Gersson Rosas feels as though the Minnesota Timberwolves have made “significant progress” in reshaping the organization, specifically the roster.
With the likes of Karl-Anthony Towns, D’Angelo Russell and Malik Beasley, Minnesota has a young, promising trio of high-end talent. Mix in players such as Josh Okogie, Jarrett Culver and Juancho Hernangomez, and the Wolves might have something here.
“Might” being the operative word.
“I love our group, I like the potential that they have,” said Rosas, the Timberwolves president of basketball operations. “But to be fair, it’s potential right now, and they’re young players and it’s a young team.”
Not even necessarily a good team.
The franchise has talked about the “momentum” it was generating after the 2019-20 all-star break, but Minnesota won just three of its final 13 games. To be fair, Towns missed 12 of those; you have to think the all-star center would have made a difference. Still, there is still little evidence as to how all of the pieces the Wolves have assembled will fit alongside one another. The roster looks good, but will it work?
The Timberwolves haven’t so much generated momentum as they have hope.
“We have more work to do, and I would put more of that on individual development of some of our players,” Rosas said. “This is a continuing evaluation phase. We have high hopes for our guys and we want to feel like we’ve got our core and our foundation in place, and we’re very confident of the moves that we made at the (trade) deadline and the guys that are in here now, how they complement our best player in Karl-Anthony Towns, but also complement our offensive system and, as we develop our defensive system, we’re going to find out a lot about this group.”
Which is what makes this offseason so important. Minnesota has much to discover about its roster, what guys are capable of and where the current roster can max out. Player development will likely play a large role in determining this team’s future.
“Can we do our part to help them become the best players they can be and can they fit in our organization and in our roster to maximize our vision? That’s the question that we have to ask ourselves every day,” Rosas said. “I hope that’s the case. I hope we have an incredible summer of development.”
Rosas’ said the goal, and that of head coach Ryan Saunders is “to take a step forward, to maximize our offense, improve our defense and come together as a team to have consistent success and take another step forward.”

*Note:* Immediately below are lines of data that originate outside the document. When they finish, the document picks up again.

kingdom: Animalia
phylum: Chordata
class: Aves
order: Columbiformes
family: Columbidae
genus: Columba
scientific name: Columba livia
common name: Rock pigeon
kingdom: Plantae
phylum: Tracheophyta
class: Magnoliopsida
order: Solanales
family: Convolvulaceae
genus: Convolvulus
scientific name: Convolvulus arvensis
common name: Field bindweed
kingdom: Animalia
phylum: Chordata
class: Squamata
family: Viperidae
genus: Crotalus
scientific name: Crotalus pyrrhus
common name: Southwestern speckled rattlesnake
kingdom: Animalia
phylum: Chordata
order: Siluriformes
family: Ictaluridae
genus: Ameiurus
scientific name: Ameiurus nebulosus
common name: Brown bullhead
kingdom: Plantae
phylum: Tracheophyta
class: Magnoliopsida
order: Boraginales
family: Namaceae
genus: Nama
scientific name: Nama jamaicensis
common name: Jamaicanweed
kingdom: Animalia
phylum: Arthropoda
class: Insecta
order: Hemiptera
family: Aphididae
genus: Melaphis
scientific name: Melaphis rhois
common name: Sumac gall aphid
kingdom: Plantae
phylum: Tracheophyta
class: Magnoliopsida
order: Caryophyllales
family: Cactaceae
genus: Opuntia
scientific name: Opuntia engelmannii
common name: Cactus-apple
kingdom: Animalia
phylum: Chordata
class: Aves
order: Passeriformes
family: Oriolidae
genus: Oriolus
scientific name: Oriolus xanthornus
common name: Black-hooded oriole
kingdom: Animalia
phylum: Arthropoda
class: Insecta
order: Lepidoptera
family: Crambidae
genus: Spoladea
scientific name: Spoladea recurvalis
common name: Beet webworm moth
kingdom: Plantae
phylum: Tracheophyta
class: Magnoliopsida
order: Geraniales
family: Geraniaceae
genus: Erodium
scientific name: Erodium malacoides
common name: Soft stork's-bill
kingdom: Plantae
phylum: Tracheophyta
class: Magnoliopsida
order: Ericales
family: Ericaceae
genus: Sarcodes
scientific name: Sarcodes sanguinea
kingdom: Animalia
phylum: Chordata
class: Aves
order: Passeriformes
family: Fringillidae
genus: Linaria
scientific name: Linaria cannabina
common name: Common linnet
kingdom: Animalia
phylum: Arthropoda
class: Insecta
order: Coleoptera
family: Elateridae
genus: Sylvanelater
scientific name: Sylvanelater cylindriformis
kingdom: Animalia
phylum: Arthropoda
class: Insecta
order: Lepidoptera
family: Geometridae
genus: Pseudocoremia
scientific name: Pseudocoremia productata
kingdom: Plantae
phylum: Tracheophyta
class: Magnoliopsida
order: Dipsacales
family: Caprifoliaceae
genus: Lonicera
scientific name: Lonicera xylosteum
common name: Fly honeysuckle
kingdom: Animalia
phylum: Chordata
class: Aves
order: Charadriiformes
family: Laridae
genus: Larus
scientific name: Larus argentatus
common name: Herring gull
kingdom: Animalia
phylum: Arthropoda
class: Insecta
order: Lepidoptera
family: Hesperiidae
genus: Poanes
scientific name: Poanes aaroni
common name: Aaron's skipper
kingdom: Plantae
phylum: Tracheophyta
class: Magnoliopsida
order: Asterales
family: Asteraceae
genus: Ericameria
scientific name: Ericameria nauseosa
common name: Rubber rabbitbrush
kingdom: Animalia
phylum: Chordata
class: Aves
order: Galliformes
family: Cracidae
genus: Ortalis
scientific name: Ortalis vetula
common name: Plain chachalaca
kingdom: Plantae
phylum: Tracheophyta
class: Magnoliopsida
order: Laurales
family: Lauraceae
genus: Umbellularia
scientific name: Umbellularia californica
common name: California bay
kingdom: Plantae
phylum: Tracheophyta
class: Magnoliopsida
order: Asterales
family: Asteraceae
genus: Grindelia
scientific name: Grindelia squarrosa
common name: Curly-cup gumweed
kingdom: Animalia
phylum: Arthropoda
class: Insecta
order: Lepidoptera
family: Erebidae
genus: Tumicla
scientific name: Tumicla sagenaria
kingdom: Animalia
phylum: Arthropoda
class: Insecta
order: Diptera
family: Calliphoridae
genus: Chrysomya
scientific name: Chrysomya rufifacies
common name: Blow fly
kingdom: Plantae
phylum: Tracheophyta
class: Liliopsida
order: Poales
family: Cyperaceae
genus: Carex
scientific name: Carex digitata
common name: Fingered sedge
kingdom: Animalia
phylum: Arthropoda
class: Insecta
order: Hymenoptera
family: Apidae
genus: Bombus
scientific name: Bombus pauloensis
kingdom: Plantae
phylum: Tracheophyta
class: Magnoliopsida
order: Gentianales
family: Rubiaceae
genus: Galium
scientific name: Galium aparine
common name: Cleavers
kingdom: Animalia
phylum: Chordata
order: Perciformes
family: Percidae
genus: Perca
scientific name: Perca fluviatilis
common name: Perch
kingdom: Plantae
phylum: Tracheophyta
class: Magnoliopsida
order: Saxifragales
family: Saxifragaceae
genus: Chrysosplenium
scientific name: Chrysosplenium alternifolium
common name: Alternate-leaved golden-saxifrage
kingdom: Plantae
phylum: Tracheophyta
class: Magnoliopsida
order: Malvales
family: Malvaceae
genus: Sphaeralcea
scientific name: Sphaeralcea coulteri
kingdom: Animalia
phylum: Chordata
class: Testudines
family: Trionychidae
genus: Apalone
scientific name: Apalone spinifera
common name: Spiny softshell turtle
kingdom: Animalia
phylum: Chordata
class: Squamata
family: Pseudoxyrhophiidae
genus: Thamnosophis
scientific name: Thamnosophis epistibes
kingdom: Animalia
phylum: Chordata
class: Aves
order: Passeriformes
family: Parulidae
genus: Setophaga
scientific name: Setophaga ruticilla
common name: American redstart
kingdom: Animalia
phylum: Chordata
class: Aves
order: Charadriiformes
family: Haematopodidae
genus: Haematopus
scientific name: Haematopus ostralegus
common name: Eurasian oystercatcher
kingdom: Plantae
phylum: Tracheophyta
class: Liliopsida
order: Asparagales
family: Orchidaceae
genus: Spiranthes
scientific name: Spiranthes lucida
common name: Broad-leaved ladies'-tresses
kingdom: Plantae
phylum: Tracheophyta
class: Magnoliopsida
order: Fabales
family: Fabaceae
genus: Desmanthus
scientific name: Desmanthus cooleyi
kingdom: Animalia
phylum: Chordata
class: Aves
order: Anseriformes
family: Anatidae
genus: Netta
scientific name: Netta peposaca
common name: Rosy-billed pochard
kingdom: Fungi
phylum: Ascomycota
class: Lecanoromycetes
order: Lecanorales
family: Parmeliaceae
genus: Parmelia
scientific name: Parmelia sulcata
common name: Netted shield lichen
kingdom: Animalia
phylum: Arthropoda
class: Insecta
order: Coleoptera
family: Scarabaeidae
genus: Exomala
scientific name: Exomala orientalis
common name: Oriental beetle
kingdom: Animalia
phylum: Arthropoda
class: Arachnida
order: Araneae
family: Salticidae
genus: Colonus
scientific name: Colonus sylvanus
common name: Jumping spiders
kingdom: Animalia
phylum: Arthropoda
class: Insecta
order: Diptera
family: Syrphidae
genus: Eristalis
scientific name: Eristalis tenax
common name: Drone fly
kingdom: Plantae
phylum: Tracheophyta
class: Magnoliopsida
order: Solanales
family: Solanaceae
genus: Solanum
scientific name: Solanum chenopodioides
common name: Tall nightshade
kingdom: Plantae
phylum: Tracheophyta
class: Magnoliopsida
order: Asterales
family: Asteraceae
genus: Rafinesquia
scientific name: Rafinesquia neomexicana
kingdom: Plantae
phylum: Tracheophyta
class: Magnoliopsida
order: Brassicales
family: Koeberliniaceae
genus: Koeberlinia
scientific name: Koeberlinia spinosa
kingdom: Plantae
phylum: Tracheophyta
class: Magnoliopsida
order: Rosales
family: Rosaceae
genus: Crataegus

That won’t be easy to do this offseason. Minnesota likely will go about nine months between competitive games after the NBA suspended play in March, then only invited the top 22 teams to Orlando, Fla., to resume play next month.
Exactly what Minnesota’s offseason will consist of remains to be seen. Rosas hopes the league and union come together to give the non-Orlando teams more “team-like” activities, which Rosas compared to NFL organized team activities, or OTAs. The Wolves want to be able to compete, whether that be in intrasquad games or with other teams.
Other teams around the league whose seasons are now over have expressed a similar interest
“We just want to create regular checkpoints over the next five months so guys can ramp up individually to a group setting where we can teach and emphasize our philosophy on both ends of the floor and give them the opportunity to grow and develop individually, in between those periods, so they can be ready for December,” Rosas said.
“We have our coaches setting out a strategy and an approach to do something that we have been forced to do,” he added, “but for a young team … hungry to get to work, it gives us the opportunity to get better, and it’s not just technique. You guys know our young guys. We’ve got to get stronger. We’ve got to get more athletic, more versatile.”